Genes and Big Medical Questions

Speaking of Michael Crichton, his next book promises to have us asking some strange questions: “Could your loved one be missing some body parts? Is everyone at your dinner table of the same species? It’s 2006: do you know who all your children are? Do you know humans and chimpanzees differ in only 400 genes? Did you know one fifth of all your genes are owned by someone else? Could you and your family be pursued cross country just because you happen to have certain genes in your body?”

If we come to a point where we can define our bodies and our mental abilities while living or define them for our children (or by government mandate, one another’s children), then we will have lost our humanity or at least some of it. Mars Hill Audio has discussed this repeatedly, talking to Nigel Cameron about the ethics of current bio-technology. As C.S. Lewis said, if we gain the ability to define our attributes like we can software, we will not have conquered nature; we will have become its slave.

What do you think it means to be human? Are you and I really barely different than apes? Is your body only the vehicle for your soul or whatever is the real you inside?

0 thoughts on “Genes and Big Medical Questions”

DATA RECORDS:
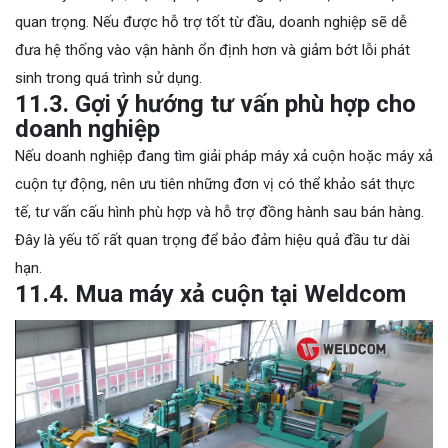
quan trọng. Nếu được hỗ trợ tốt từ đầu, doanh nghiệp sẽ dễ
đưa hệ thống vào vận hành ổn định hơn và giảm bớt lỗi phát
sinh trong quá trình sử dụng.
11.3. Gợi ý hướng tư vấn phù hợp cho
doanh nghiệp
Nếu doanh nghiệp đang tìm giải pháp máy xả cuộn hoặc máy xả
cuộn tự động, nên ưu tiên những đơn vị có thể khảo sát thực
tế, tư vấn cấu hình phù hợp và hỗ trợ đồng hành sau bán hàng.
Đây là yếu tố rất quan trọng để bảo đảm hiệu quả đầu tư dài
hạn.
11.4. Mua máy xả cuộn tại Weldcom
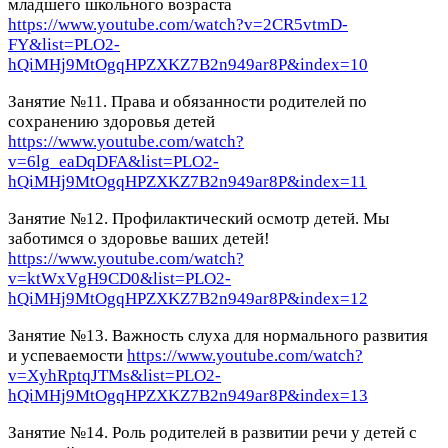
младшего школьного возраста
https://www.youtube.com/watch?v=2CR5vtmD-
FY&list=PLO2-
hQiMHj9MtOgqHPZXKZ7B2n949ar8P&index=10
Занятие №11. Права и обязанности родителей по
сохранению здоровья детей
https://www.youtube.com/watch?
v=6lg_eaDqDFA&list=PLO2-
hQiMHj9MtOgqHPZXKZ7B2n949ar8P&index=11
Занятие №12. Профилактический осмотр детей. Мы
заботимся о здоровье ваших детей!
https://www.youtube.com/watch?
v=ktWxVgH9CD0&list=PLO2-
hQiMHj9MtOgqHPZXKZ7B2n949ar8P&index=12
Занятие №13. Важность слуха для нормального развития
и успеваемости
https://www.youtube.com/watch?
v=XyhRptqJTMs&list=PLO2-
hQiMHj9MtOgqHPZXKZ7B2n949ar8P&index=13
Занятие №14. Роль родителей в развитии речи у детей с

TASK BRIEF: Rewrite the genes post, starting with "If we come to" and going on through "real you inside?", with "humanity" replaced by "personhood".

RESULT FOR THIS EXERCISE:
If we come to a point where we can define our bodies and our mental abilities while living or define them for our children (or by government mandate, one another’s children), then we will have lost our personhood or at least some of it. Mars Hill Audio has discussed this repeatedly, talking to Nigel Cameron about the ethics of current bio-technology. As C.S. Lewis said, if we gain the ability to define our attributes like we can software, we will not have conquered nature; we will have become its slave.

What do you think it means to be human? Are you and I really barely different than apes? Is your body only the vehicle for your soul or whatever is the real you inside?